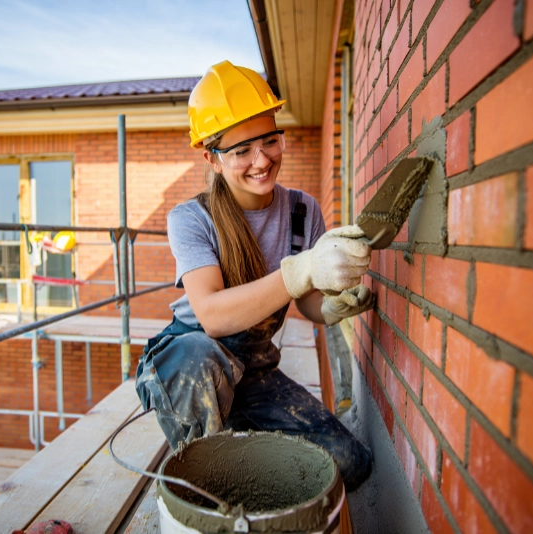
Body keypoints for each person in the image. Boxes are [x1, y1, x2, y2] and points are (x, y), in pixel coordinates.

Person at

* * *

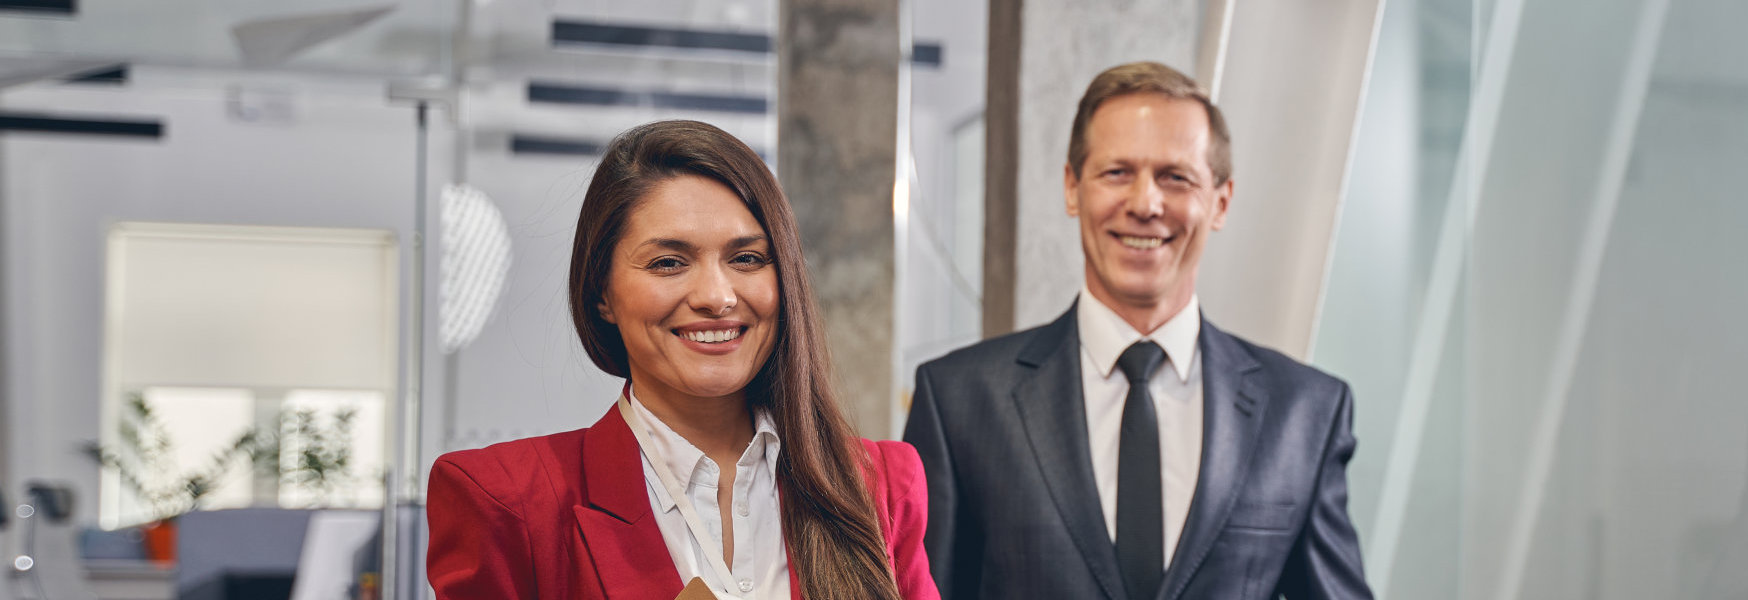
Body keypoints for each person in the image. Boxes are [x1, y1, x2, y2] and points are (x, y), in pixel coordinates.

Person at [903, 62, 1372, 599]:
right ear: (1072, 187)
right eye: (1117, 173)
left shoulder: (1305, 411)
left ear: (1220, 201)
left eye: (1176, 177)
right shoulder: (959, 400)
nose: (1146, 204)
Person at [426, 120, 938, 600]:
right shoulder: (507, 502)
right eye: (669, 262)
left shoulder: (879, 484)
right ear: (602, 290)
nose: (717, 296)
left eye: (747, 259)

---

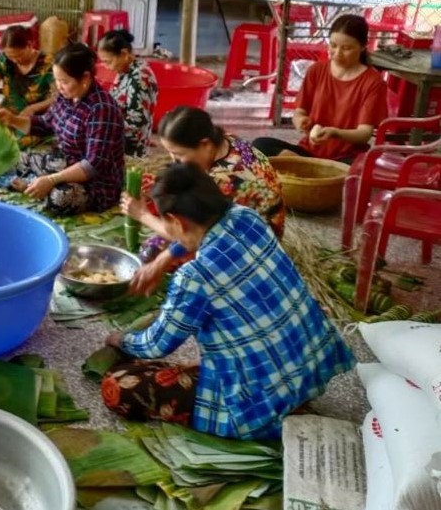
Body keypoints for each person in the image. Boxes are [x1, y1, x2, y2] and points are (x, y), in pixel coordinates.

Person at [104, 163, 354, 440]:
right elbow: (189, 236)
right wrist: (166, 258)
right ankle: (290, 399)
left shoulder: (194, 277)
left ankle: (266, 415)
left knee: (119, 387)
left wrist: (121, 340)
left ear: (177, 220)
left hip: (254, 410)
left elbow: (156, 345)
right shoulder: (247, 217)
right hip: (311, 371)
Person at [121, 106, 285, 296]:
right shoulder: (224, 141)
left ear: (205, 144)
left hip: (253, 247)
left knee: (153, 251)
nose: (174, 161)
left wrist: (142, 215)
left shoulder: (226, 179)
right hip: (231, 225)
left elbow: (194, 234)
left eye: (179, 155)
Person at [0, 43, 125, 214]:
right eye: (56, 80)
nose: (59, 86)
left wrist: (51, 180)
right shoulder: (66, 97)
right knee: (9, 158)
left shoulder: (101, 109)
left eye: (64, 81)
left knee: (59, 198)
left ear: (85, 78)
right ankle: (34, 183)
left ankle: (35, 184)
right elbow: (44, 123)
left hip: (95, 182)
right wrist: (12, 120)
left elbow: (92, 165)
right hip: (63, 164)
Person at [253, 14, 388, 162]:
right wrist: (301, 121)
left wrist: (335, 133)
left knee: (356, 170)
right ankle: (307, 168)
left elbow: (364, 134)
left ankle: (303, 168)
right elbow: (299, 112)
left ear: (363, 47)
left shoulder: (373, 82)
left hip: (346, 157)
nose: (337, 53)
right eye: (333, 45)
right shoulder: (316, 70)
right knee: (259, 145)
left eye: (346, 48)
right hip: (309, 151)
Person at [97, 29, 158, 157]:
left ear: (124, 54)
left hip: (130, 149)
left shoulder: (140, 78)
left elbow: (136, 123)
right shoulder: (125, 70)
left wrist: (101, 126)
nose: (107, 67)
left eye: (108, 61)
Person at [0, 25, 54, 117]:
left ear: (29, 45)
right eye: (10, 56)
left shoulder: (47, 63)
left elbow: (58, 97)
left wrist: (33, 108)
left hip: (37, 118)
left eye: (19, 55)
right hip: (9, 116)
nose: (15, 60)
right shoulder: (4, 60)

▶ [Exercise requirements] From the entries above, return exactly the line containing "left shoulder: (226, 179)", the line containing "right elbow: (44, 123)", and all lines between, and nothing else.

▶ [Solution]
left shoulder: (226, 179)
right hip: (231, 225)
left elbow: (194, 234)
left eye: (179, 155)
Person at [0, 43, 125, 214]:
right eye: (56, 80)
nose: (59, 86)
left wrist: (51, 180)
right shoulder: (66, 97)
right knee: (9, 158)
left shoulder: (101, 109)
left eye: (64, 81)
left knee: (59, 198)
left ear: (85, 78)
right ankle: (34, 183)
left ankle: (35, 184)
right elbow: (44, 123)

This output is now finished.